JESUS IS THE LAMB OF GOD
“Obey these instructions as a lasting ordinance for you and your descendants. When you enter the land that the Lord will give you as he promised, observe this ceremony. And when your children ask you, ‘What does this ceremony mean to you?’ then tell them, ‘It is the Passover sacrifice to the Lord, who passed over the houses of the Israelites in Egypt and spared our homes when he struck down the Egyptians.’” Then the people bowed down and worshiped. The Israelites did just what the Lord commanded Moses and Aaron.
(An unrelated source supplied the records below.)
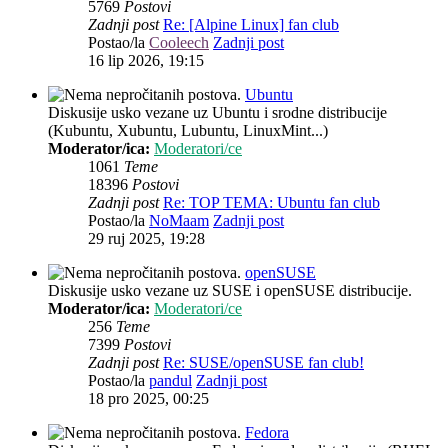
5769
Postovi
Zadnji post
Re: [Alpine Linux] fan club
Postao/la
Cooleech
Zadnji post
16 lip 2026, 19:15
Ubuntu
Diskusije usko vezane uz Ubuntu i srodne distribucije
(Kubuntu, Xubuntu, Lubuntu, LinuxMint...)
Moderator/ica:
Moderatori/ce
1061
Teme
18396
Postovi
Zadnji post
Re: TOP TEMA: Ubuntu fan club
Postao/la
NoMaam
Zadnji post
29 ruj 2025, 19:28
openSUSE
Diskusije usko vezane uz SUSE i openSUSE distribucije.
Moderator/ica:
Moderatori/ce
256
Teme
7399
Postovi
Zadnji post
Re: SUSE/openSUSE fan club!
Postao/la
pandul
Zadnji post
18 pro 2025, 00:25
Fedora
The Advent roots of Jesus’ story and the roots of the faith-family of Israel—as well as the roots of the body of Christ of which we are a part—are nourished by a few striking images from the Old Testament. One of these images is the picture of the sacrificial lamb, sacrificed for the sins of the people of Israel. While we won’t unpack such a powerful and complex image completely, it’s important that we take a few moments this Advent season to reflect on Jesus coming into the world as the Agnus Dei—the Lamb of God.
In the Scriptures, we hear Christ called the “Lamb of God who takes away the sins of the world” (John 1:29). In the ancient Hebrew image of the sacrificial lamb, the Jews would sacrifice a lamb in the Passover celebration, as a life-for-life offering that would cleanse the sin of the nation and remind them of God’s great, life-saving deliverance of his people from the Egyptians. That sacrifice would cleanse the guilt and sin of the people of Israel as they stumbled to uphold their end of covenant obedience and loving-kindness intended to be shared between themselves and God.
While an image like a sacrificial lamb can feel offensive to our modern sensibilities, it is important that we approach images like this with tremendous historical humility—we are not better or smarter than they are—they lived in a time and in a place, in a world that would be very unfamiliar to us today. God speaks in history, in time, to people in ways that are meaningful to them, using powerful images like a sacrificial lamb to show us just how far God will go to win us back, heal us from our sin, and keep us aware that we are in need of a savior who will offer his life in exchange for our own.
Advent is the Father’s action to restore the covenant relationship, broken in the garden of Eden, between God and humanity, between us and our Creator. By giving his one and only Son to live, die, and rise to life again among us, the Father was bridging the gap between himself and us, a gap created by our sin and widened through our endless rebellion and misuse of the precious gifts of creation—including one another.
At Christmas, Christ came to us as the Lamb of God. On the cross, he would make the supreme sacrifice for you, for me, for all of the human family. When Jesus was born, one of the gifts given to him by one of the Gentile kings was myrrh, a spice with many uses, one of which was its use as a burial spice (Matt. 2:11; John 19:39).
Myrrh is mentioned a few times in Jesus’ story, foreshadowing that he will give his life, as a sacrificial lamb (Rev. 13:8), as a ransom for us all (Mark 10:45). As the song says, “Mary, did you know?” Did you know that Jesus was born to die for us all?
First Peter 1:18–20 says: “For you know that it was not with perishable things such as silver or gold that you were redeemed from the empty way of life handed down to you from your ancestors, but with the precious blood of Christ, a lamb without blemish or defect. He was chosen before the creation of the world, but was revealed in these last times for your sake.”
The Lamb of God was slain for us, a sacrifice that forever breaks the power of sin, brings forgiveness, and triumphs over the powers and authorities of this cruel world, making a spectacle of them on the cross where the Lamb of God suffered and died (Col. 2:13–15). Advent reminds us that Jesus is, and will always be, the Lamb of God who takes away the sin of the world. We will worship him as the Lamb, forever (Rev. 5:12–13).
Lamb of God, you take away the sin of the world—and our own right along with it. We rise today, clean and cleansed in spirit and conscience, brought into sweet intimacy with you, because you took our sin on your shoulders in your death, and rose to defeat its power forever. Thank you. We worship you, Lamb of God, in this season of Advent. In Jesus’ name, amen.
• Have you ever meditated on Jesus as the Lamb of God during the Advent season? If not, take some time to reflect on what it means for Jesus to be the “Lamb of God who takes away the sins of the world” and how his sacrifice for you has changed your life.